- **Work required**: Span requested from the data below: the line with "indoor plant: none" through the line with "tissue box: present", both included. Give only these lines again, exactly, and leave every picture out.

- **Stored data**:
────────────────
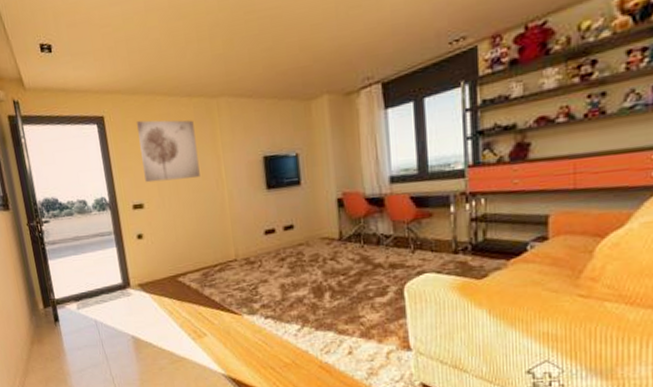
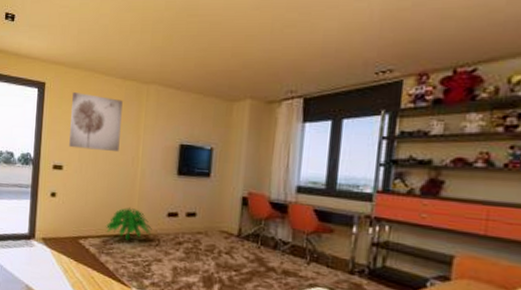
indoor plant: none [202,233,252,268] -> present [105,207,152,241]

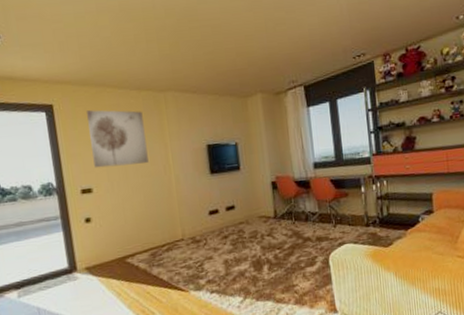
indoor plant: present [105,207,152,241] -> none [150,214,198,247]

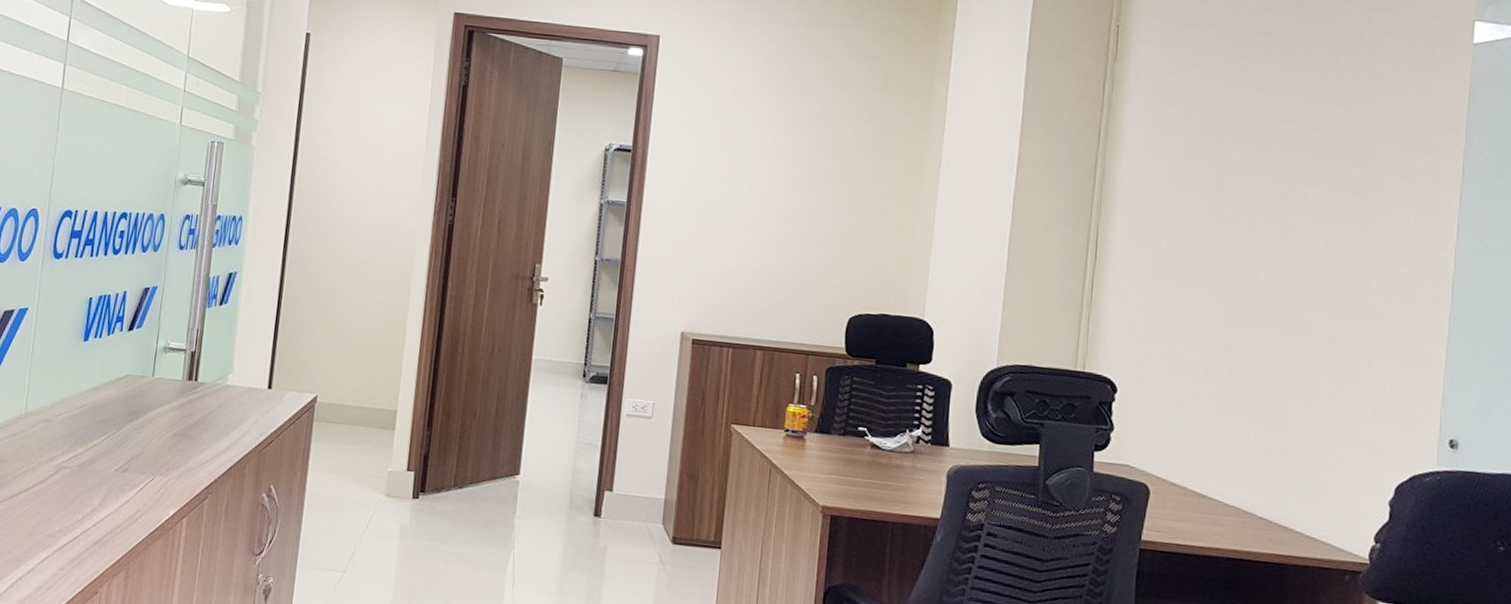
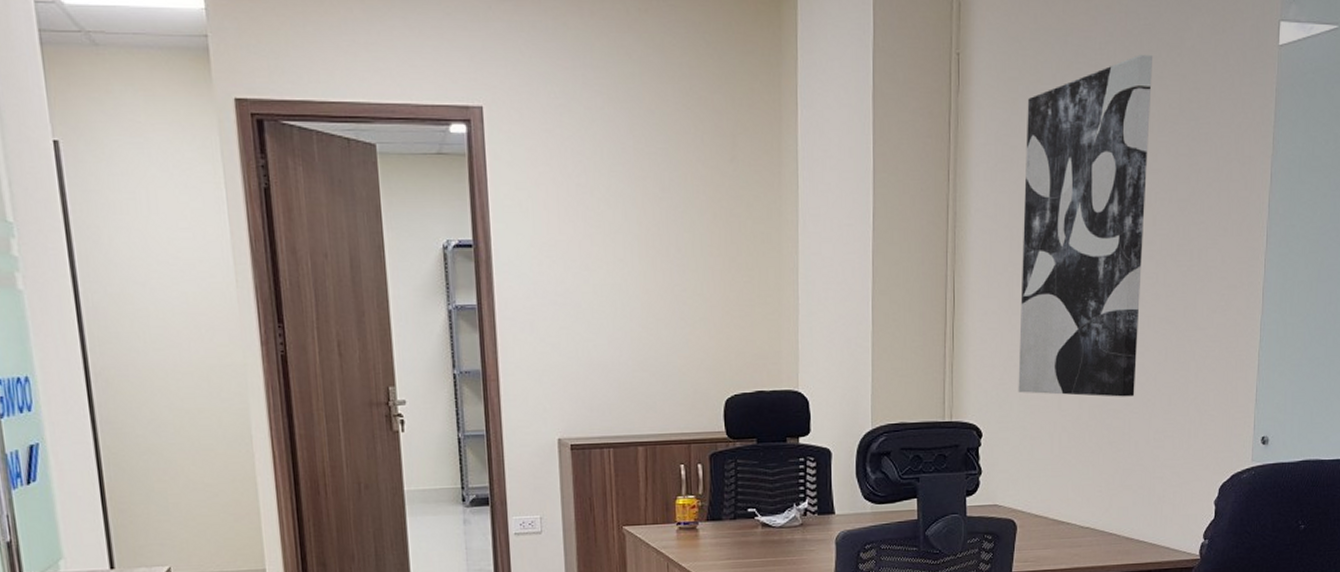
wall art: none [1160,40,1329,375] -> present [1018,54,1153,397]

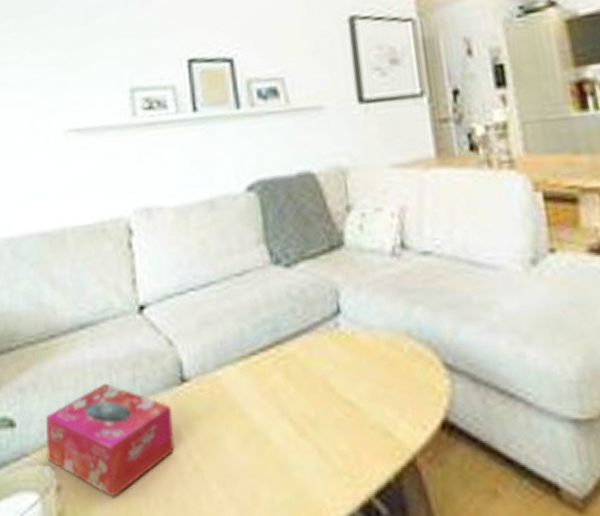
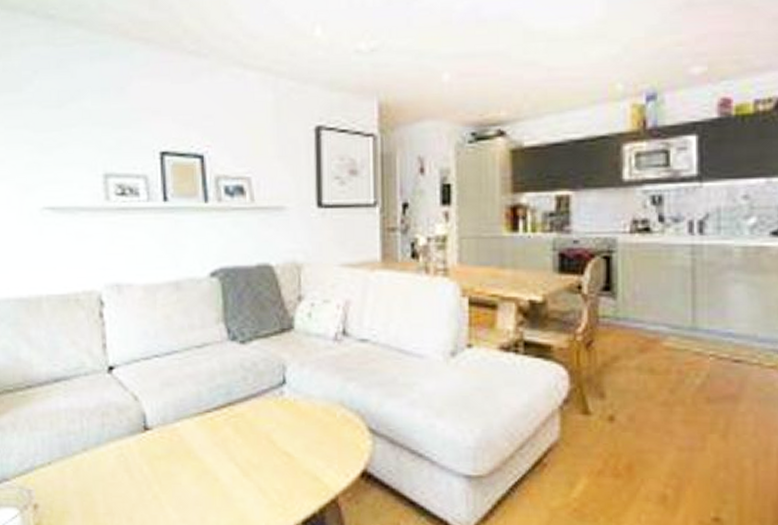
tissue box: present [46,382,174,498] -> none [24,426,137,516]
────────────────
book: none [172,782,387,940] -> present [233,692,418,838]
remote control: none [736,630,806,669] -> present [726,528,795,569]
────────────────
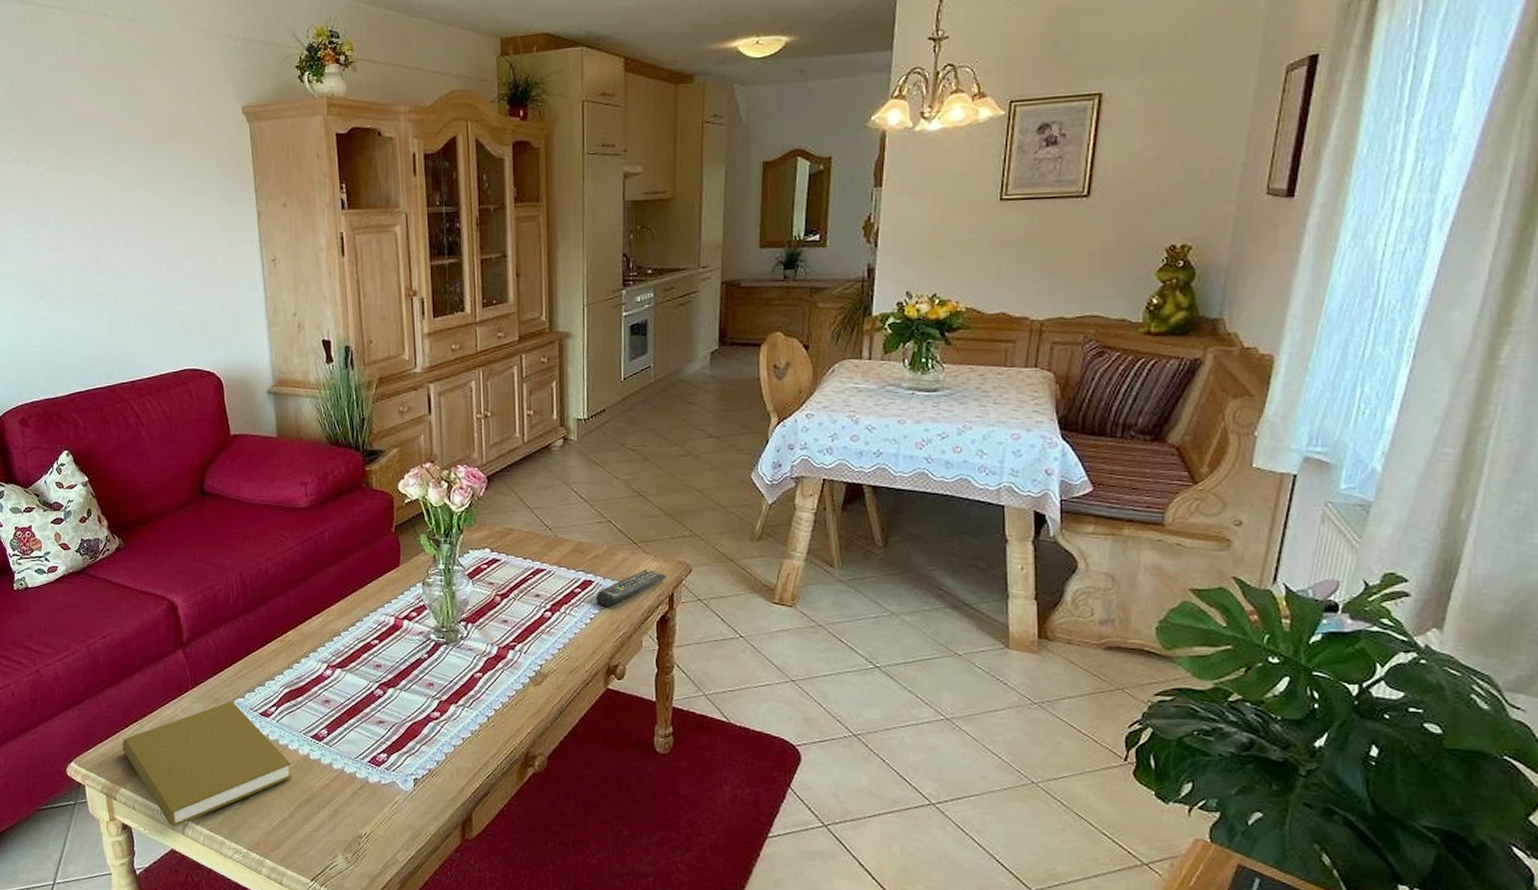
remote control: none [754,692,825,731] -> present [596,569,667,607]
────────────────
- **Answer box**:
indoor plant: none [202,233,252,268] -> present [105,207,152,241]

indoor plant: present [105,207,152,241] -> none [150,214,198,247]

wall art: none [1160,40,1329,375] -> present [1018,54,1153,397]

tissue box: present [46,382,174,498] -> none [24,426,137,516]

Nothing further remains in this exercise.